Yizhuo Lu,Changde Du,Qiongyi zhou,Dianpeng Wang,Huiguang He
2023-08-08
Abstract:Reconstructing visual stimuli from brain recordings has been a meaningful and challenging task. Especially, the achievement of precise and controllable image reconstruction bears great significance in propelling the progress and utilization of brain-computer interfaces. Despite the advancements in complex image reconstruction techniques, the challenge persists in achieving a cohesive alignment of both semantic (concepts and objects) and structure (position, orientation, and size) with the image stimuli. To address the aforementioned issue, we propose a two-stage image reconstruction model called MindDiffuser. In Stage 1, the VQ-VAE latent representations and the CLIP text embeddings decoded from fMRI are put into Stable Diffusion, which yields a preliminary image that contains semantic information. In Stage 2, we utilize the CLIP visual feature decoded from fMRI as supervisory information, and continually adjust the two feature vectors decoded in Stage 1 through backpropagation to align the structural information. The results of both qualitative and quantitative analyses demonstrate that our model has surpassed the current state-of-the-art models on Natural Scenes Dataset (NSD). The subsequent experimental findings corroborate the neurobiological plausibility of the model, as evidenced by the interpretability of the multimodal feature employed, which align with the corresponding brain responses.
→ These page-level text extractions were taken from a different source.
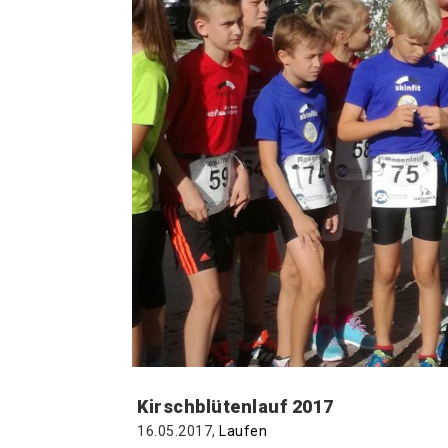
Kirschblütenlauf 2017
16.05.2017,
Laufen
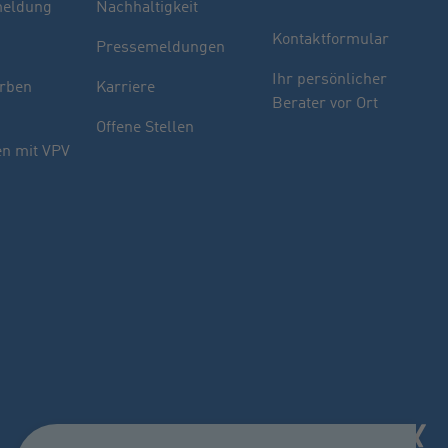
eldung
Nachhaltigkeit
Kontaktformular
Pressemeldungen
Finden Sie Ihren Berater
Ihr persönlicher
rben
Karriere
Berater vor Ort
Sie haben noch Fragen oder möchten sich
Offene Stellen
indivuell beraten lassen.
n mit VPV
PLZ oder Ort
oder
Name des Beraters
Berater suchen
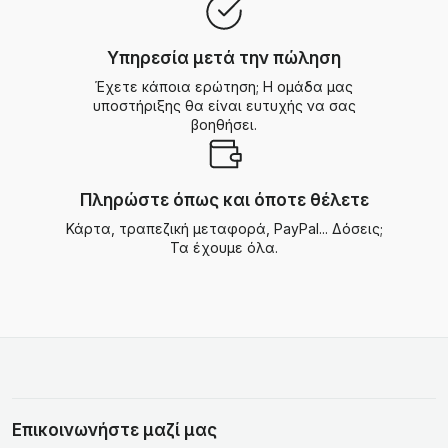
Υπηρεσία μετά την πώληση
Έχετε κάποια ερώτηση; Η ομάδα μας
υποστήριξης θα είναι ευτυχής να σας
βοηθήσει.
Πληρώστε όπως και όποτε θέλετε
Κάρτα, τραπεζική μεταφορά, PayPal... Δόσεις;
Τα έχουμε όλα.
Επικοινωνήστε μαζί μας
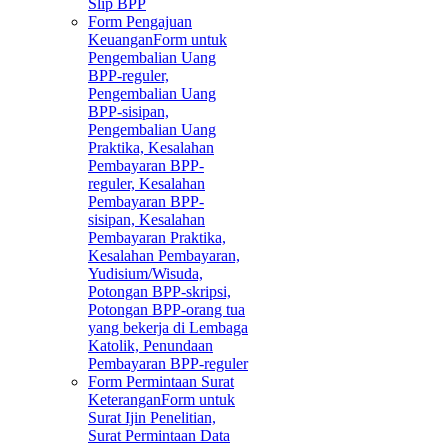
Slip BPP
Form Pengajuan
Keuangan
Form untuk
Pengembalian Uang
BPP-reguler,
Pengembalian Uang
BPP-sisipan,
Pengembalian Uang
Praktika, Kesalahan
Pembayaran BPP-
reguler, Kesalahan
Pembayaran BPP-
sisipan, Kesalahan
Pembayaran Praktika,
Kesalahan Pembayaran,
Yudisium/Wisuda,
Potongan BPP-skripsi,
Potongan BPP-orang tua
yang bekerja di Lembaga
Katolik, Penundaan
Pembayaran BPP-reguler
Form Permintaan Surat
Keterangan
Form untuk
Surat Ijin Penelitian,
Surat Permintaan Data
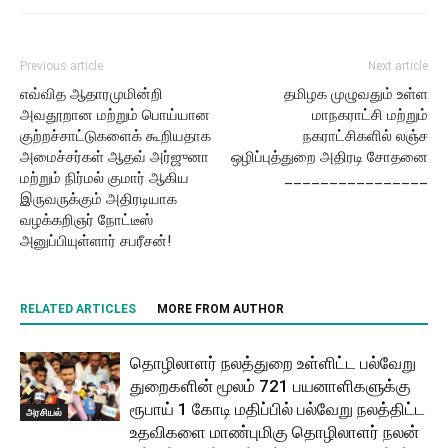
Previous article
Next article
எவ்வித ஆதாரமுமின்றி
தமிழக முழுவதும் உள்ள
அவதூறான மற்றும் பொய்யான
மாநகராட்சி மற்றும்
குற்றச்சாட்டுகளைக் கூறியதாக
நகராட்சிகளில் லஞ்ச
அமைச்சர்கள் ஆதவ் அர்ஜுனா
ஒழிப்புத்துறை அதிரடி சோதனை
மற்றும் நிர்மல் குமார் ஆகிய
________________
இருவருக்கும் அதிரடியாக
வழக்கறிஞர் நோட்டீஸ்
அனுப்பியுள்ளார் சபரீசன்!
RELATED ARTICLES
MORE FROM AUTHOR
தொழிலாளர் நலத்துறை உள்ளிட்ட பல்வேறு
துறைகளின் மூலம் 721 பயனாளிகளுக்கு
ரூபாய் 1 கோடி மதிப்பில் பல்வேறு நலத்திட்ட
அரசியல்
உதவிகளை மாண்புமிகு தொழிலாளர் நலன்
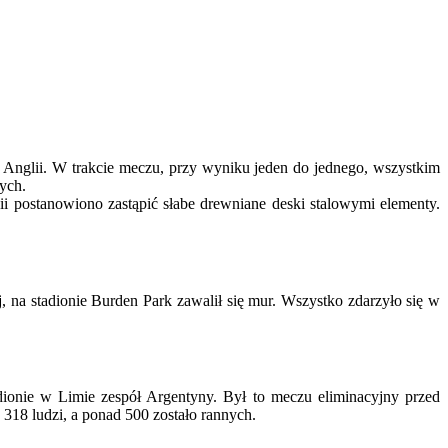
 i Anglii. W trakcie meczu, przy wyniku jeden do jednego, wszystkim
ych.
ii postanowiono zastąpić słabe drewniane deski stalowymi elementy.
, na stadionie Burden Park zawalił się mur. Wszystko zdarzyło się w
ionie w Limie zespół Argentyny. Był to meczu eliminacyjny przed
318 ludzi, a ponad 500 zostało rannych.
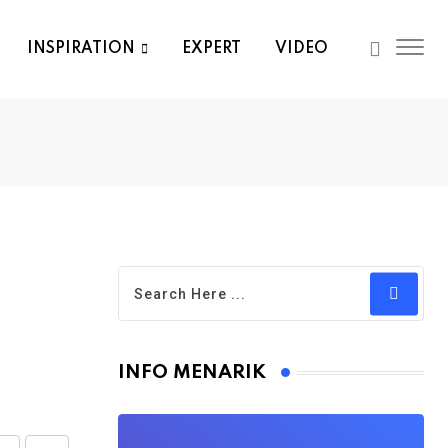
INSPIRATION
EXPERT
VIDEO
INFO MENARIK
Computer Vision and Pattern Recognition,Artificial Intelligence
What problem does this paper attempt to address?
The problem this paper attempts to address is: reconstructing visual stimulus images from human brain activity (recorded via fMRI), specifically achieving precise and controllable reconstruction of both the semantic (concepts and objects) and structural (position, orientation, size) information of the images. Despite progress in complex image reconstruction techniques, there remains a challenge in aligning the reconstructed images with the original stimuli in terms of semantics and structure. To tackle this challenge, the authors propose a two-stage image reconstruction model named MindDiffuser, which aims to combine the advantages of existing methods while overcoming their respective limitations, thereby generating reconstruction results that are both semantically similar and structurally aligned. Specifically, the goals of the paper include: 1. **Proposing a new image reconstruction model**: MindDiffuser, which can effectively integrate semantic information and adjust structural information to achieve high-quality image reconstruction. 2. **Surpassing existing models**: Through a series of detailed quantitative comparisons, demonstrating that the proposed model outperforms the current state-of-the-art models on the Natural Scenes Dataset (NSD). 3. **Adapting to individual differences**: Experiments show that MindDiffuser can adapt to differences in brain signals between different subjects without additional adjustments, further validating the model's effectiveness and generalizability. 4. **Explaining neurobiological rationality**: By visualizing the feature decoding process, providing evidence of the model's rationality and interpretability in neuroscience, showcasing the consistency between multimodal features and corresponding brain responses. Overall, this paper aims to advance brain-machine interface technology by proposing an innovative image reconstruction method and providing new tools and perspectives for understanding the working mechanisms of the human visual system.